48% of European Rivers are exposed to Hydromorphological pressures – Source: EC Environment.
Hydromorphology considers the physical character and water content of water bodies. Good hydromorphological conditions support aquatic ecosystems (i.e. hydromorphological elements such as water flow and substrate provide physical habitat for biota such as fish, invertebrates and aquatic macrophytes).
While hydromorphological impacts are not as severe compared to other European countries, it is an area that requires more attention in Ireland.
Significant pressures have been identified for waterbodies that are at risk of not meeting their water quality objectives under the EU Water Framework Directive. While there are a multitude of pressures in every waterbody, the significant pressures are those pressures which need to be addressed in order to improve water quality. Many of our waterbodies have multiple significant pressures. Impacts from hydromorphology include sediment/siltation pollution and alteration to the physical environment.
- impoundment (i.e. dams and weirs)
- land drainage
- bank erosion
Hydromorphological risk assessment approach for rivers, lakes, transitional and coastal water bodies
- Preliminary Risk Screening: incorporating information on water bodies with known hydromorphological issues based on expert opinion, along with evaluating national monitoring data in order to identify any indications of other pressures other than eutrophication. This will help identify water quality issues that need to be addressed first; it is vital to tackle water quality pressures prior to implementing hydromorphological measures. These water bodies, along with water bodies with known impacts caused by hydromorphological pressures, will be given high priority for the next stage.

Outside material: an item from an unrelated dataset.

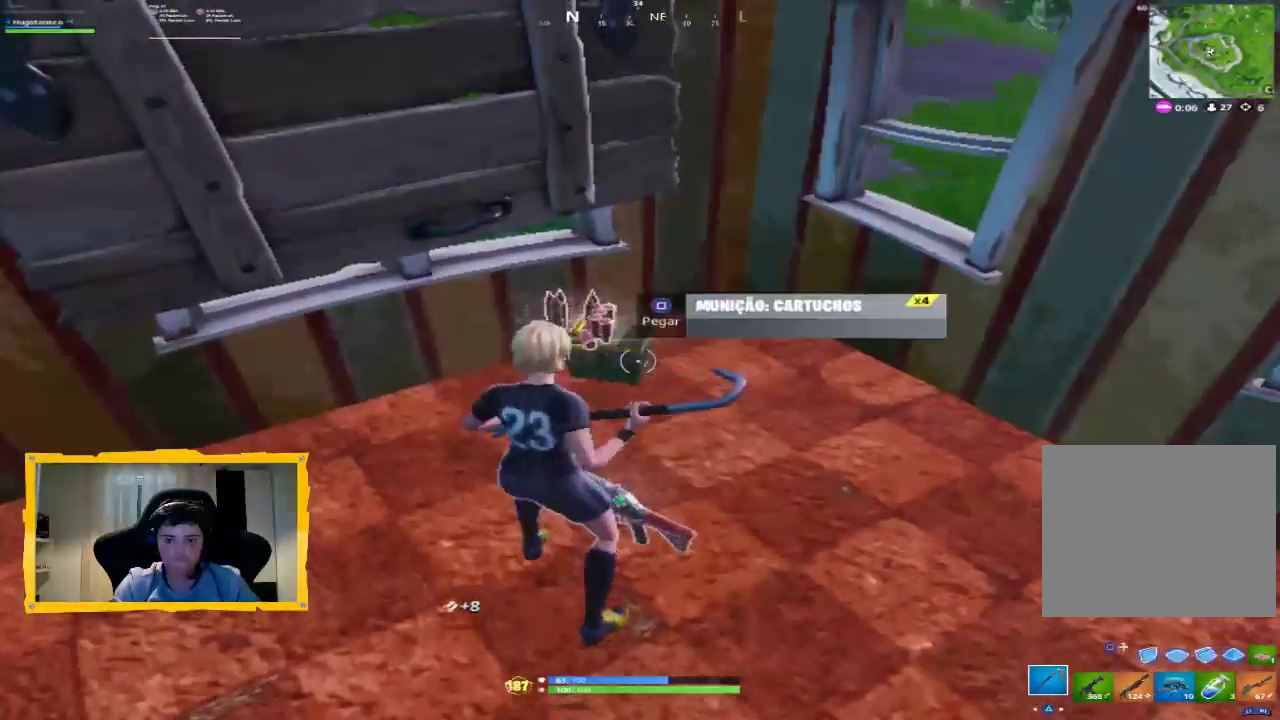
{"dt_ms": 1000, "buttons": [], "left_stick": "up-right", "right_stick": "right", "events": [[200, "right_stick", "up-left"], [300, "left_stick", "up"], [433, "R2", "down"], [467, "right_stick", "center"], [533, "left_stick", "down-right"], [600, "right_stick", "down-right"], [700, "left_stick", "right"], [733, "R2", "up"], [867, "left_stick", "up-right"], [900, "right_stick", "center"], [967, "right_stick", "right"]]}
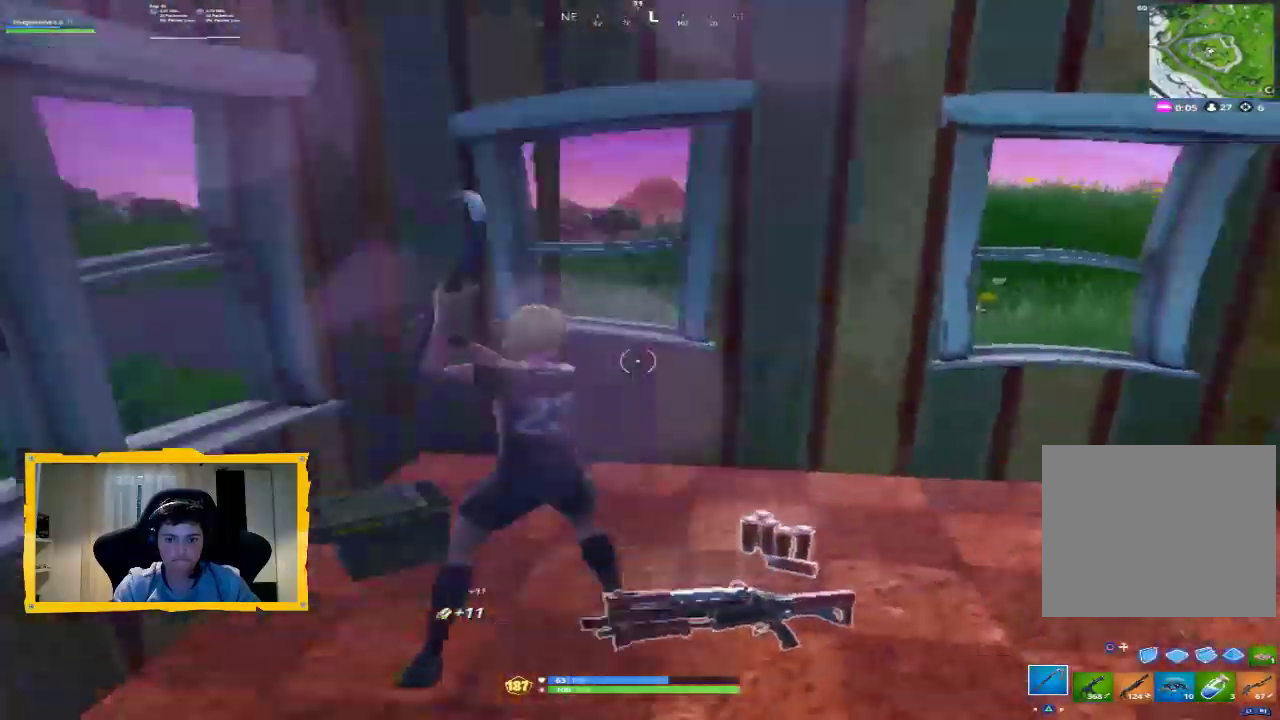
{"dt_ms": 500, "buttons": ["L3"], "left_stick": "up-right", "right_stick": "right", "events": [[467, "L3", "down"]]}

- Initial Hydromorphological Characterisation: this will involve a GIS based desktop assessment to identify the screened water bodies that may be impacted by various hydromorphological pressures.
- Further hydromorphological characterisation: this can include actions such as field assessments to finally assign a risk category to the water body. This will allow the identification of appropriate mitigation and rehabilitation measures. Screening water bodies throughout the process will allow for a streamlined focused approach.